Many diseases throughout history have been classified as pandemics and are prevalent throughout countries, continents, or globally. In recent times, HIV, Ebola, and the Zika virus are classified as pandemics.

The Black Death, also referred to as “The Plague,” is an example of a pandemic. A plague is a contagious bacterial disease characterized by fever and delirium. Typically, buboes (swollen, inflamed lymph nodes) develop in cases of bubonic plague. Pneumonic plague occurs when there’s a severe lung infection and septicemic plague when there’s an infection in the blood.

Modern research suggests that The Plague came from a bacterial infection in rodents and fleas. It arrived in Europe via maritime trade routes from Asia’s Silk Road. The disease’s name likely came from the dark skin boils that appear in cases of bubonic plague.

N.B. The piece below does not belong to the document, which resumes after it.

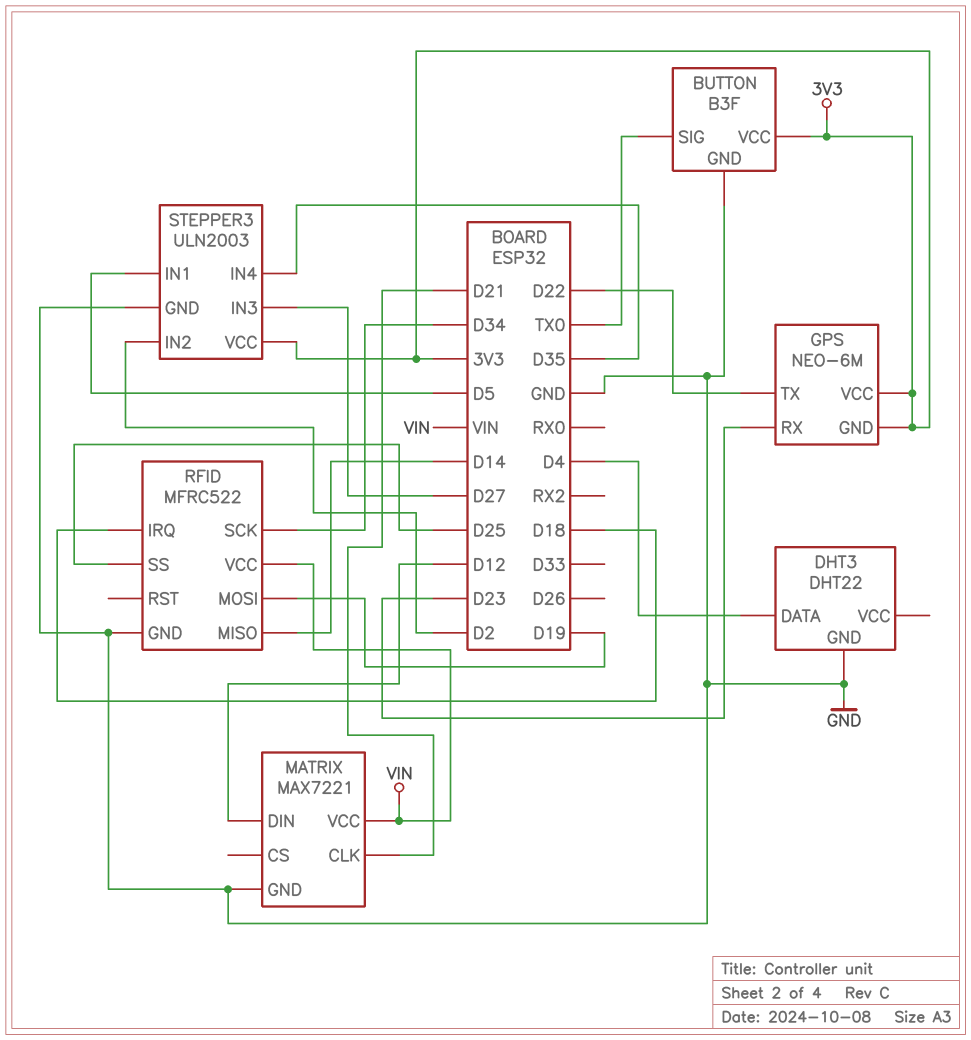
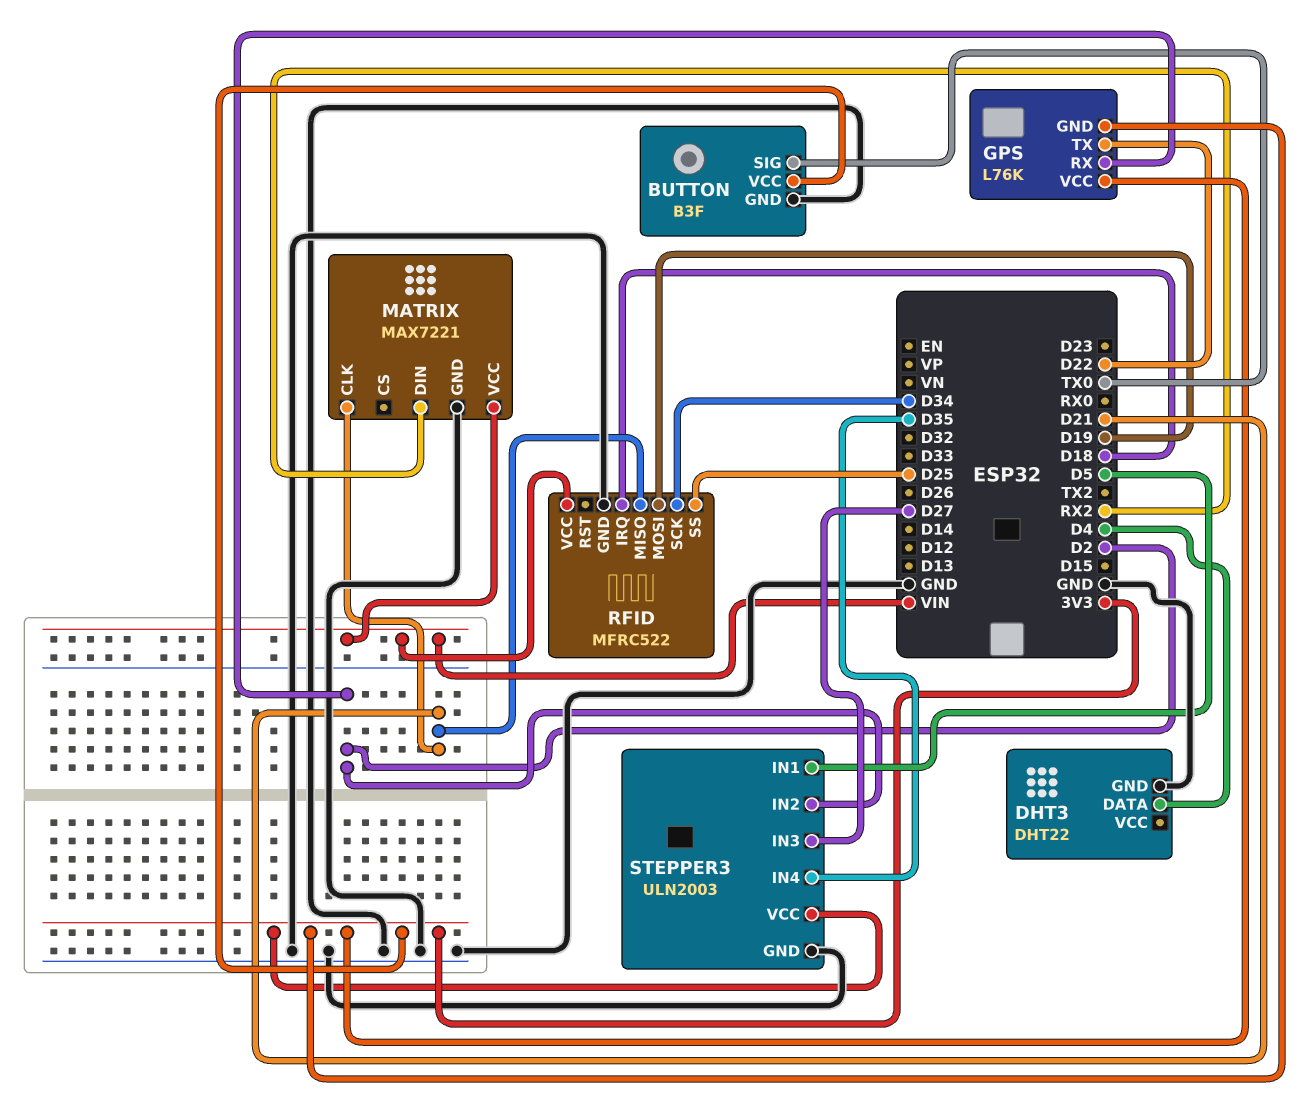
GPS: NEO-6M -> L76K
GPS pin RX: D23 -> D2
MATRIX pin DIN: D12 -> RX2
RFID pin MISO: D14 -> D21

The Plague claimed more than 20 million lives in Europe between 1347 and 1351. Experts believe that at least 75 million perished. In The Decameron, Giovanni Boccaccio writes: “But here it began with yong children, male and female, either under the armepits, or in the groine by certaine swellings, in some to the bignesse of an Apple, in others like an Egge” (p. 4).

The Plague is covered extensively in Daniel Defoe’s A Journal of the Plague Year and in The Plague by Albert Camus. Recent years have seen outbreaks, including one at the Fort Belknap Indian Reservation in Montana. 
The 1918 Spanish Flu (modern research suggests that the virus didn’t originate in Spain, but the country’s media was the first to widely report on it) also accounted for some of the deadliest pandemics. During World War I, it raged in destinations around the globe.

The first case of the Spanish Flu in the United States was at a military camp in Kansas, populated with soldiers who were preparing to deploy to Europe in March 1918. They transported the disease to Europe, Asia, and other countries. The virus eventually spread to civilians when the soldiers returned home via overcrowded trains and ships. Ultimately the influenza pandemic claimed more lives than combat casualties in World War I.

The 1918 Spanish Flu pandemic vanished by 1919, leaving cities and towns emptied in its wake. It’s estimated that one-third of the entire world’s population was afflicted. Death estimates vary from 20 million to 50 million people.

In One of Ours, Willa Cather’s character Claude enlists in the U.S. Army during World War I. Cather writes: 

There are a number of sick men this morning, and the only other physician on board is the sickest of the lot. There’s the ship’s doctor, of course, but he’s only responsible for the crew, and so far he doesn’t seem interested. I’ve got to overhaul the hospital and the medical stores this morning. Is there an epidemic of some sort? (p. 286)

Artists also recorded disease, such as Edvard Munch’s Self-Portrait After Spanish Influenza address this disease.